Dawn is attracting international attention. Last week, Sophie Cluzel, France’s minister of state for disabled people, stopped by the shop during her trip to Tokyo for the opening ceremony of the Paralympics on Aug. 24. “It is very innovative that people can maintain their professional activity despite having a debilitating disease,” said Cluzel, who had a coffee served remotely by Fujita. “This is a humanistic approach,” she said.

Sophie Cluzel, French minister of state for people with disabilities, visits the DAWN avatar robot cafe in Tokyo on Aug. 25. (Photo by Eri Sugiura)

Miao Wen Xin, a 26-year-old Shanghai native who is studying Japanese in Tokyo, visited the coffee shop on Saturday. “The idea of having robots serving coffees is cool,” he said, adding that he plans to open a coffee shop, either in Japan or China. “I liked how pilots with disabilities showed the entire process, from choosing beans to pouring the coffee into a mug, and I liked the chocolate they suggested.”

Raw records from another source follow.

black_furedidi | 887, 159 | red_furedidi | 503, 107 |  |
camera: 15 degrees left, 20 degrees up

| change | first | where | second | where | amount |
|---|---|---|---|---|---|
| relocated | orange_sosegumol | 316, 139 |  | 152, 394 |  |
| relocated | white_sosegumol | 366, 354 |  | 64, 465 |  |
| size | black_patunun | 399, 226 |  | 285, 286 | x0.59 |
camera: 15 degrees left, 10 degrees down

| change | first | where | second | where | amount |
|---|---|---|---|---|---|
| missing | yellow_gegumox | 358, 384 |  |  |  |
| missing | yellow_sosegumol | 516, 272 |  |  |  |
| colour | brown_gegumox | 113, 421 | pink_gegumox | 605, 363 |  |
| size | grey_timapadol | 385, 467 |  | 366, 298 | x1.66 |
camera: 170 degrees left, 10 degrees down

In addition to running the coffee shop, Ory Lab makes money by leasing their robots and dispatching pilots and robots to other companies. Over 30 pilots have worked at companies other than Ory Lab, Yoshifuji said.

Mos Burger is among them. The Japanese burger chain has disabled employees at its eateries and offices, but “the idea of staff working remotely for one of our restaurants was surprising,” said Minako Morino, a representative of the chain’s operator, Mos Food Services.

The company introduced OriHime on an experimental basis at a Tokyo shop in July 2020 as a way to tackle the labor shortage and reduce face-to-face interaction between customers and employees during the pandemic.

Customers can place orders through the robot, get recommendations and more. “Guests can even just chat with a pilot without placing an order,” Morino said. “There are even fans who visit the shop to chat with a pilot,” she added.

A OriHime robot at a Mos Burger shop in Tokyo takes customer orders, makes recommendations and more. (Photo courtesy of Mos Food Services)

Separately, Mos Food Services temporarily introduced the OriHime Porter service robot in August to bring food from the kitchen to customer tables. The company is still working out some kinks with the internet connection and the ordering system, but the project “not only lets customers relax, it also gives our employees a chance to reflect on their work style,” Morino said.

Meanwhile, Fujita the barista said she plans to continue working at the Dawn cafe.

“A girl I prepared coffee for at a pop-up cafe told me she wanted to work at the avatar robot cafe,” Fujita said. “I’m glad that what I have done led to someone’s dream. My own dream is to work with her in the coming years.”